Task details
Return all entries word for word, but drop any images.

Saved entries:
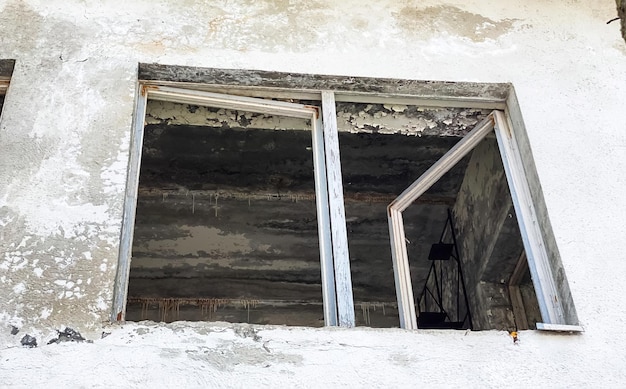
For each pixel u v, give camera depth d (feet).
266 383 9.02
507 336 9.91
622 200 11.60
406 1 13.97
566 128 12.41
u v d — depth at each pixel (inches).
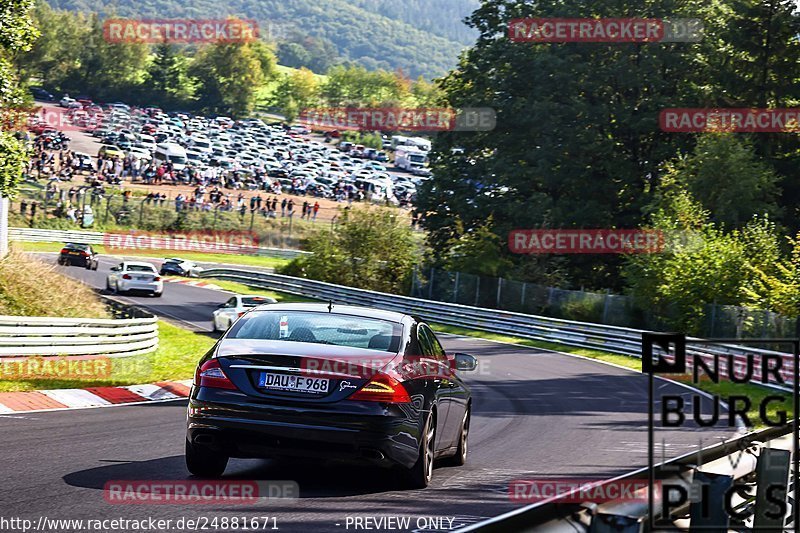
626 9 5974.4
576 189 5930.1
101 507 742.5
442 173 6195.9
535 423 1681.8
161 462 997.2
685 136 5821.9
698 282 3951.8
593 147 5713.6
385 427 840.9
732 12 6033.5
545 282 5098.4
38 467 921.5
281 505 784.9
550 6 6067.9
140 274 4601.4
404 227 5807.1
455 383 1052.5
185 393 1825.8
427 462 917.8
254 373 855.1
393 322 958.4
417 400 883.4
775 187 5324.8
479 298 4940.9
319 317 946.7
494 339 4271.7
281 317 940.6
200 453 893.8
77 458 995.3
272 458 858.8
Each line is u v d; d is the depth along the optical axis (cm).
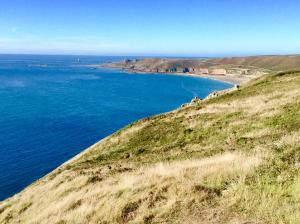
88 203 1559
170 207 1252
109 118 11769
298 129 2494
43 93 17525
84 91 19512
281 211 1083
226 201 1229
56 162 6844
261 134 2633
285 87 4534
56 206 1723
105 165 2834
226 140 2791
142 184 1587
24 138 8456
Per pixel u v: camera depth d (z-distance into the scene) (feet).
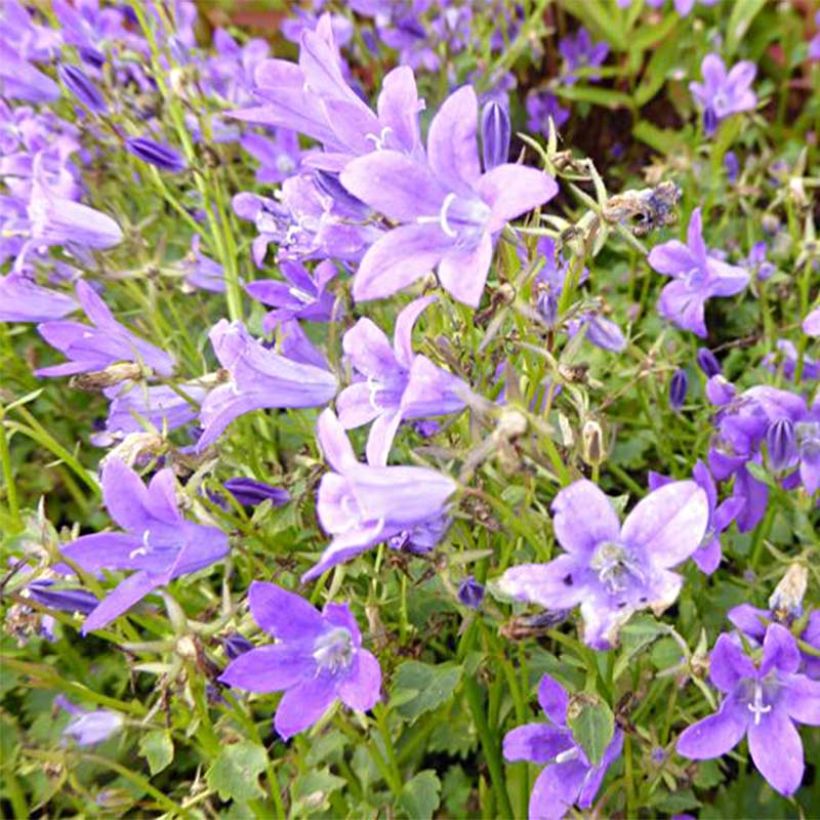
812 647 0.60
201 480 0.64
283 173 1.10
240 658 0.55
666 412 0.90
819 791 0.82
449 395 0.51
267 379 0.63
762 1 1.36
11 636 0.82
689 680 0.73
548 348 0.59
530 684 0.74
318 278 0.69
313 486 0.70
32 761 0.81
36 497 1.05
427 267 0.49
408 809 0.71
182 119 0.93
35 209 0.80
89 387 0.64
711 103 1.15
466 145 0.47
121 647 0.56
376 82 1.32
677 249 0.80
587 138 1.51
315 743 0.70
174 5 1.01
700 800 0.85
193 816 0.68
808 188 1.23
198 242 0.93
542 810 0.63
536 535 0.58
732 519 0.74
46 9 1.05
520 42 1.24
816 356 0.87
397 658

Finished task
For each pixel u v, give camera depth d (feet).
266 383 9.02
507 336 9.91
622 200 11.60
406 1 13.97
566 128 12.41
u v d — depth at each pixel (inches).
626 9 5974.4
576 189 5930.1
101 507 742.5
442 173 6195.9
535 423 1681.8
161 462 997.2
685 136 5821.9
698 282 3951.8
593 147 5713.6
385 427 840.9
732 12 6033.5
545 282 5098.4
38 467 921.5
281 505 784.9
550 6 6067.9
140 274 4601.4
404 227 5807.1
455 383 1052.5
185 393 1825.8
427 462 917.8
254 373 855.1
393 322 958.4
417 400 883.4
775 187 5324.8
479 298 4940.9
319 317 946.7
494 339 4271.7
281 317 940.6
200 453 893.8
77 458 995.3
272 458 858.8
Each line is u v d; d is the depth along the optical axis (cm).
88 203 1559
170 207 1252
109 118 11769
298 129 2494
43 93 17525
84 91 19512
281 211 1083
226 201 1229
56 162 6844
261 134 2633
285 87 4534
56 206 1723
105 165 2834
226 140 2791
142 184 1587
24 138 8456
Per pixel u v: camera depth d (z-distance into the scene) (feet).
812 647 0.60
201 480 0.64
283 173 1.10
240 658 0.55
666 412 0.90
819 791 0.82
449 395 0.51
267 379 0.63
762 1 1.36
11 636 0.82
689 680 0.73
548 348 0.59
530 684 0.74
318 278 0.69
313 486 0.70
32 761 0.81
36 497 1.05
427 267 0.49
408 809 0.71
182 119 0.93
35 209 0.80
89 387 0.64
711 103 1.15
466 145 0.47
121 647 0.56
376 82 1.32
677 249 0.80
587 138 1.51
315 743 0.70
174 5 1.01
700 800 0.85
193 816 0.68
808 188 1.23
198 242 0.93
542 810 0.63
536 535 0.58
732 519 0.74
46 9 1.05
520 42 1.24
816 356 0.87
397 658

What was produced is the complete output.